ASSIGNMENT:
Repeat precisely the span of lines below that opens with the line containing "The Allottee authorizes" and closes with the line containing "CONSTRUCTION OF THE", both included.

(Stored records)
------------------------------------------------------------------------

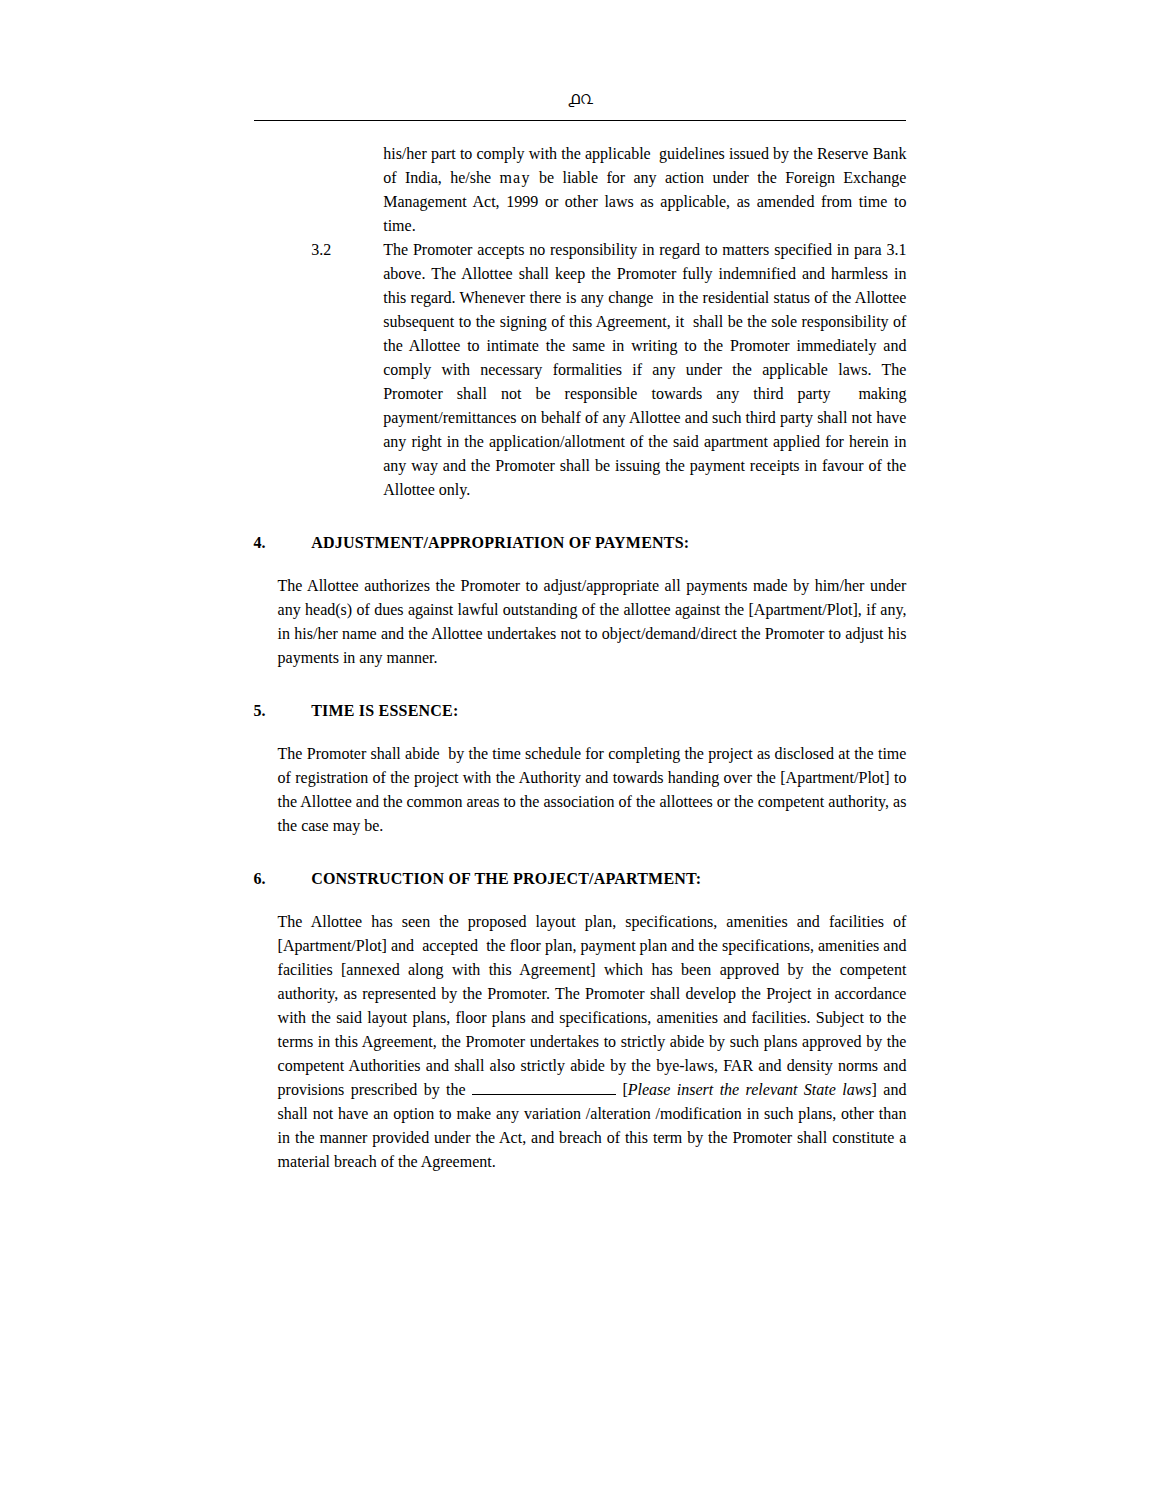൧൨
his/her part to comply with the applicable guidelines issued by the Reserve Bank of India, he/she may be liable for any action under the Foreign Exchange Management Act, 1999 or other laws as applicable, as amended from time to time.
3.2
The Promoter accepts no responsibility in regard to matters specified in para 3.1 above. The Allottee shall keep the Promoter fully indemnified and harmless in this regard. Whenever there is any change in the residential status of the Allottee subsequent to the signing of this Agreement, it shall be the sole responsibility of the Allottee to intimate the same in writing to the Promoter immediately and comply with necessary formalities if any under the applicable laws. The Promoter shall not be responsible towards any third party making payment/remittances on behalf of any Allottee and such third party shall not have any right in the application/allotment of the said apartment applied for herein in any way and the Promoter shall be issuing the payment receipts in favour of the Allottee only.
4.
ADJUSTMENT/APPROPRIATION OF PAYMENTS:
The Allottee authorizes the Promoter to adjust/appropriate all payments made by him/her under any head(s) of dues against lawful outstanding of the allottee against the [Apartment/Plot], if any, in his/her name and the Allottee undertakes not to object/demand/direct the Promoter to adjust his payments in any manner.
5.
TIME IS ESSENCE:
The Promoter shall abide by the time schedule for completing the project as disclosed at the time of registration of the project with the Authority and towards handing over the [Apartment/Plot] to the Allottee and the common areas to the association of the allottees or the competent authority, as the case may be.
6.
CONSTRUCTION OF THE PROJECT/APARTMENT:
The Allottee has seen the proposed layout plan, specifications, amenities and facilities of [Apartment/Plot] and accepted the floor plan, payment plan and the specifications, amenities and facilities [annexed along with this Agreement] which has been approved by the competent authority, as represented by the Promoter. The Promoter shall develop the Project in accordance with the said layout plans, floor plans and specifications, amenities and facilities. Subject to the terms in this Agreement, the Promoter undertakes to strictly abide by such plans approved by the competent Authorities and shall also strictly abide by the bye-laws, FAR and density norms and provisions prescribed by the [Please insert the relevant State laws] and shall not have an option to make any variation /alteration /modification in such plans, other than in the manner provided under the Act, and breach of this term by the Promoter shall constitute a material breach of the Agreement.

------------------------------------------------------------------------

RESPONSE BOX:
The Allottee authorizes the Promoter to adjust/appropriate all payments made by him/her under any head(s) of dues against lawful outstanding of the allottee against the [Apartment/Plot], if any, in his/her name and the Allottee undertakes not to object/demand/direct the Promoter to adjust his payments in any manner.
5.
TIME IS ESSENCE:
The Promoter shall abide by the time schedule for completing the project as disclosed at the time of registration of the project with the Authority and towards handing over the [Apartment/Plot] to the Allottee and the common areas to the association of the allottees or the competent authority, as the case may be.
6.
CONSTRUCTION OF THE PROJECT/APARTMENT:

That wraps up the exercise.